→ **Items from a dataset**:
+ + + + +

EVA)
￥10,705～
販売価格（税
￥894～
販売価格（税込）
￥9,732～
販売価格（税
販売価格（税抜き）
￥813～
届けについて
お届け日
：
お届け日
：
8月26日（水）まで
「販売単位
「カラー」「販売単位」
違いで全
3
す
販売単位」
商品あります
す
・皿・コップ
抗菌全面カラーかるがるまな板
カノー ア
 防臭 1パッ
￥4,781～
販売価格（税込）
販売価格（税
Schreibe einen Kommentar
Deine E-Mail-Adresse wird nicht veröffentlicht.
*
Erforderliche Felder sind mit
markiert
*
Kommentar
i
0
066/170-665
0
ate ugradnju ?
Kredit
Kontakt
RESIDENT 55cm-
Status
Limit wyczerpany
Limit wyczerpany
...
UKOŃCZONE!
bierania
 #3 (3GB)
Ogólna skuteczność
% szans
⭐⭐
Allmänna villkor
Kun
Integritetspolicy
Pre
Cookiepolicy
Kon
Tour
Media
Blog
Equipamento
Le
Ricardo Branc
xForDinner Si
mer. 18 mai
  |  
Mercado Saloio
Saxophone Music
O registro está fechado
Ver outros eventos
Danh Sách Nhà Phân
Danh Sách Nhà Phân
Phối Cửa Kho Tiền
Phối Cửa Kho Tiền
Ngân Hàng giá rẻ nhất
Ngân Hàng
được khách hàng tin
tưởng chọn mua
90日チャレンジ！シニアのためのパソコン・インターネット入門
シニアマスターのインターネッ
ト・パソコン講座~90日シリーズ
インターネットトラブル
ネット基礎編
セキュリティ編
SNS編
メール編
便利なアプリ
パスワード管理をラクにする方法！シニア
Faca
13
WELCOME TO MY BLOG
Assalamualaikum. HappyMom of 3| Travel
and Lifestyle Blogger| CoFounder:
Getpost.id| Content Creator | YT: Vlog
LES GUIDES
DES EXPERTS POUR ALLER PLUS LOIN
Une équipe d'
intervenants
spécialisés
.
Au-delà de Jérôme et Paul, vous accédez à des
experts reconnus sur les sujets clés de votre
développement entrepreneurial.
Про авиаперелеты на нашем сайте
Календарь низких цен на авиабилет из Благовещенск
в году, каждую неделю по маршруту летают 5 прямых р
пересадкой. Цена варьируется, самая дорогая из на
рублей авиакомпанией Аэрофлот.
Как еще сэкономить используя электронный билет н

+ + + + +

→ **Exercise**: Set down every line of the items above again, without changing a single character.

→ **Reply to the exercise**:
EVA)
￥10,705～
販売価格（税
￥894～
販売価格（税込）
￥9,732～
販売価格（税
販売価格（税抜き）
￥813～
届けについて
お届け日
：
お届け日
：
8月26日（水）まで
「販売単位
「カラー」「販売単位」
違いで全
3
す
販売単位」
商品あります
す
・皿・コップ
抗菌全面カラーかるがるまな板
カノー ア
 防臭 1パッ
￥4,781～
販売価格（税込）
販売価格（税
Schreibe einen Kommentar
Deine E-Mail-Adresse wird nicht veröffentlicht.
*
Erforderliche Felder sind mit
markiert
*
Kommentar
i
0
066/170-665
0
ate ugradnju ?
Kredit
Kontakt
RESIDENT 55cm-
Status
Limit wyczerpany
Limit wyczerpany
...
UKOŃCZONE!
bierania
 #3 (3GB)
Ogólna skuteczność
% szans
⭐⭐
Allmänna villkor
Kun
Integritetspolicy
Pre
Cookiepolicy
Kon
Tour
Media
Blog
Equipamento
Le
Ricardo Branc
xForDinner Si
mer. 18 mai
  |  
Mercado Saloio
Saxophone Music
O registro está fechado
Ver outros eventos
Danh Sách Nhà Phân
Danh Sách Nhà Phân
Phối Cửa Kho Tiền
Phối Cửa Kho Tiền
Ngân Hàng giá rẻ nhất
Ngân Hàng
được khách hàng tin
tưởng chọn mua
90日チャレンジ！シニアのためのパソコン・インターネット入門
シニアマスターのインターネッ
ト・パソコン講座~90日シリーズ
インターネットトラブル
ネット基礎編
セキュリティ編
SNS編
メール編
便利なアプリ
パスワード管理をラクにする方法！シニア
Faca
13
WELCOME TO MY BLOG
Assalamualaikum. HappyMom of 3| Travel
and Lifestyle Blogger| CoFounder:
Getpost.id| Content Creator | YT: Vlog
LES GUIDES
DES EXPERTS POUR ALLER PLUS LOIN
Une équipe d'
intervenants
spécialisés
.
Au-delà de Jérôme et Paul, vous accédez à des
experts reconnus sur les sujets clés de votre
développement entrepreneurial.
Про авиаперелеты на нашем сайте
Календарь низких цен на авиабилет из Благовещенск
в году, каждую неделю по маршруту летают 5 прямых р
пересадкой. Цена варьируется, самая дорогая из на
рублей авиакомпанией Аэрофлот.
Как еще сэкономить используя электронный билет н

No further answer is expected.